Molecular and Functional Remodeling of the Superior and Inferior Sinoatrial Nodes in a Rat Model of Hypertrophic Cardiomyopathy

Objectives: This study aimed to determine the transcriptional basis of functional silencing of one of the two dominant pacemakers in failing rat hearts. Background: Recently, our laboratory presented functional and molecular evidence for the presence of two competing sinoatrial node (SAN) pacemakers in the healthy human and rat hearts. Anatomically localized near the superior vena cava and inferior vena cava, the superior and inferior SANs (sSAN and iSAN), respectively, preferentially control fast and slow normal heart rates. However, only one dominant pacemaker, primarily sSAN, was functional in the failing rat heart with hypertrophic cardiomyopathy. Methods: Ascending aortic constriction was performed on 1-week-old male Sprague-Dawley rat pups to induce left ventricular hypertrophy and heart failure. The dominant pacemaker was anatomically mapped in adult (8-12 weeks old) healthy and failing rat hearts using optical mapping in isolated right atrial tissue preparations. RNA sequencing was used to identify regional sSAN/iSAN gene expression differences between healthy and failing rat hearts. Results: In all failing rat hearts optically mapped in this study (n=4), only the sSAN pacemaker was functional, while the iSAN was silent. Compared to healthy rat hearts, a total of 3,640 genes were downregulated and 4,518 genes were upregulated in failing rat hearts. The functional quiescence of the iSAN in these failing rat hearts may be explained by their downregulation of sodium, potassium, and calcium ion channels as well as their downregulation of certain structural genes, including ankyrin, titin, and myosin heavy chain. Moreover, the iSAN showed predominant downregulation of several key transcription factors such as TBX5, TBX3, SHOX2, and SMAD9. Conclusions: Pressure-overload-induced heart failure resulted in significant downregulation of critical transcription factors, ion channels, and structural transcripts of the iSAN, which could explain the functional silencing of the iSAN in failing rat hearts. Overall design: RNA-Seq of healthy and failing rat heart samples from inferior and superior sino-atrial nodes, left atria, right atria, and left ventricles.

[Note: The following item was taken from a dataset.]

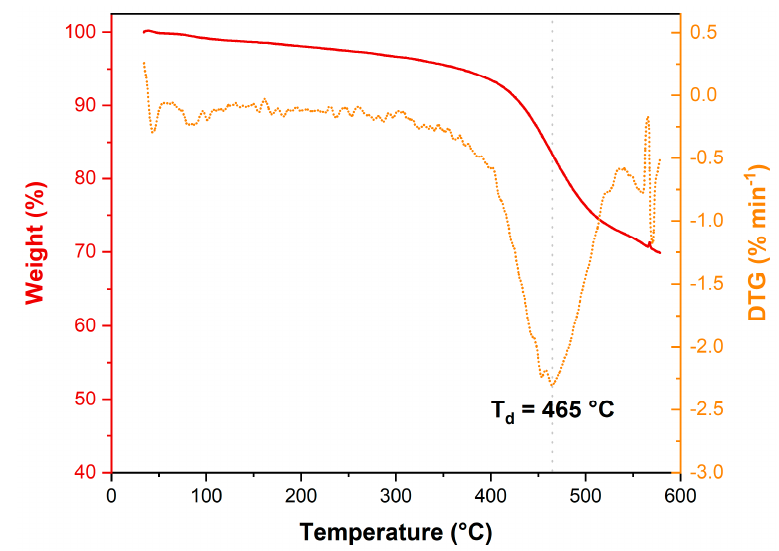
Figure 6. Thermogravimetric curves obtained for FPOP upon heating at a rate of 10 °C min − 1 . The decomposition temperature was determined as inflection point, which corresponds to the peak of the first derivative curve of the TGA (DTG).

研究目的：本研究旨在明确衰竭大鼠心脏中两个主要起搏点之一发生功能沉默的转录基础。 研究背景：本实验室近期已通过功能与分子实验证据证实，健康人类与大鼠心脏中存在两个相互竞争的窦房结（sinoatrial node, SAN）起搏点。上窦房结（sSAN）与下窦房结（iSAN）分别解剖定位于上腔静脉与下腔静脉附近，分别优先调控正常心率的快、慢节律。然而在患有肥厚型心肌病的衰竭大鼠心脏中，仅存在一个主导起搏点（主要为上窦房结）具有功能活性。 研究方法：对1周龄雄性斯普拉-道来（Sprague-Dawley）大鼠幼崽实施升主动脉缩窄术，以诱导左心室肥厚与心力衰竭。采用离体右心房组织标本的光学标测技术，对成年（8~12周龄）健康与衰竭大鼠心脏的主导起搏点进行解剖定位。通过RNA测序（RNA sequencing, RNA-seq）鉴定健康与衰竭大鼠心脏中不同区域的上、下窦房结的基因表达差异。 研究结果：本研究中完成光学标测的所有衰竭大鼠心脏样本（n=4）均仅上窦房结起搏点具有功能活性，而下窦房结处于沉默状态。与健康大鼠心脏相比，衰竭大鼠心脏中共计3640个基因表达下调，4518个基因表达上调。衰竭大鼠心脏下窦房结的功能沉默可通过其钠、钾、钙离子通道相关基因以及锚蛋白（ankyrin）、肌联蛋白（titin）、肌球蛋白重链（myosin heavy chain）等结构基因的表达下调得到解释。此外，下窦房结还表现出TBX5、TBX3、SHOX2、SMAD9等多个关键转录因子的显著表达下调。 研究结论：压力负荷诱导的心力衰竭可导致下窦房结的关键转录因子、离子通道及结构转录本显著表达下调，这可解释衰竭大鼠心脏中下窦房结的功能沉默现象。 整体实验设计：对健康与衰竭大鼠心脏的上、下窦房结、左心房、右心房及左心室样本进行RNA测序。